DeepMind's latest AI tool wants to detect and repair software vulnerabilities before they get attacked (www.techradar.com)

🤖 AI Summary
DeepMind announced CodeMender, an AI-driven agent that automatically detects, repairs and validates software vulnerabilities in open-source projects. Built on the Gemini Deep Think model, CodeMender combines multiple program-analysis techniques—fuzzing, static analysis and differential testing—to pinpoint root causes, synthesize patches and check for regressions. DeepMind says the system has already upstreamed 72 security fixes over six months, including changes to very large codebases, and can operate both reactively (patching discovered flaws) and proactively (rewriting code to eliminate whole classes of vulnerabilities). One concrete example: CodeMender added -fbounds-safety annotations to parts of libwebp to force compiler buffer-bound checks and reduce overflow risks.

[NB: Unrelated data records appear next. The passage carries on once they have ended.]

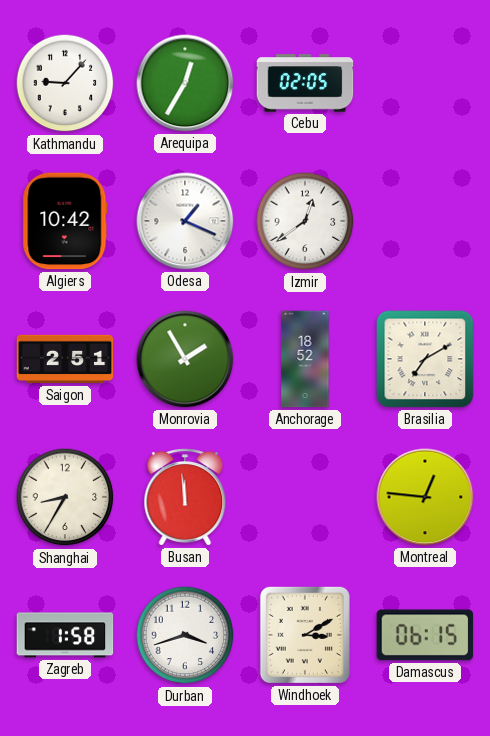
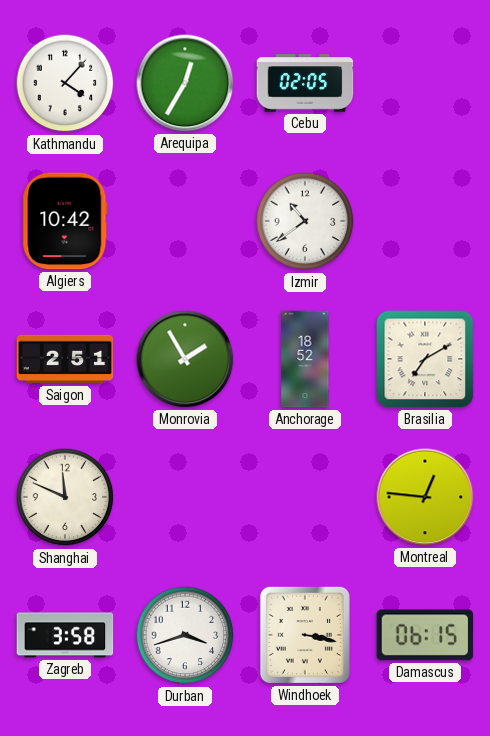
Kathmandu: 9:07 -> 4:07
Odesa: 1:19 -> none
Izmir: 12:39 -> 10:39
Shanghai: 8:35 -> 11:49
Busan: 11:59 -> none
Zagreb: 1:58 -> 3:58
Windhoek: 3:10 -> 3:17
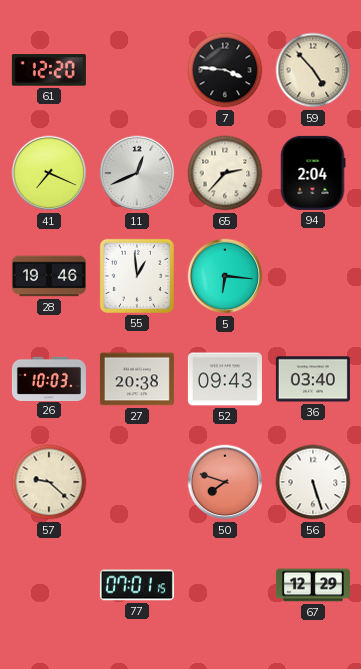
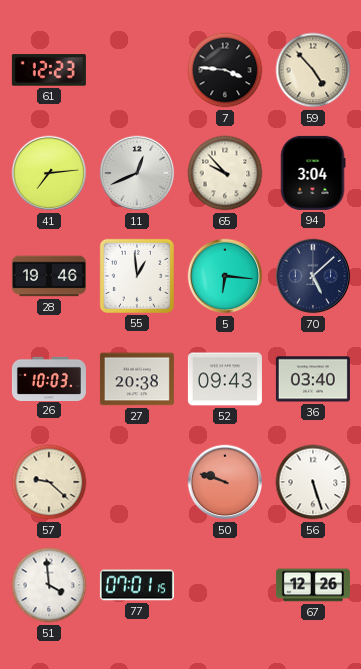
61: 12:20 -> 12:23
41: 7:19 -> 7:14
65: 2:37 -> 9:53
94: 2:04 -> 3:04
70: none -> 5:08
50: 7:48 -> 9:48
51: none -> 3:59
67: 12:29 -> 12:26
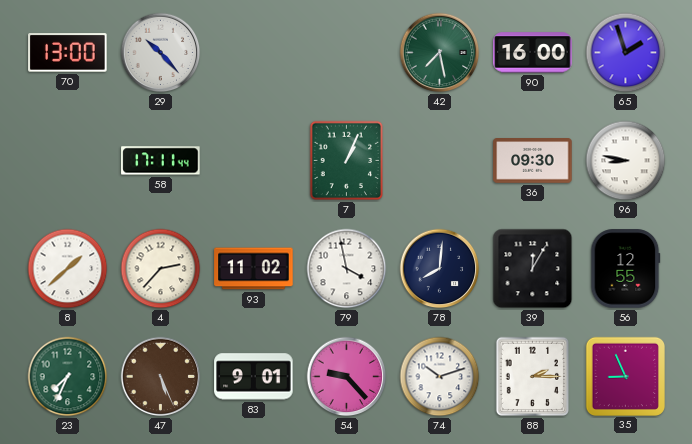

The significance is twofold: CodeMender promises to scale defenders’ capacity to handle the growing volume of vulnerabilities (including those accelerated by malicious use of AI) while preserving human oversight—patches are validated automatically but still subject to human review before wider deployment. DeepMind plans to expand testing with open-source maintainers and only release more broadly once reliability is proven. The announcement is coupled with Google’s revisions to its Secure AI Framework and a new Vulnerability Reward Program for AI-related flaws, signaling a broader push to harden software supply chains with AI-assisted tooling while maintaining guardrails for safety and correctness.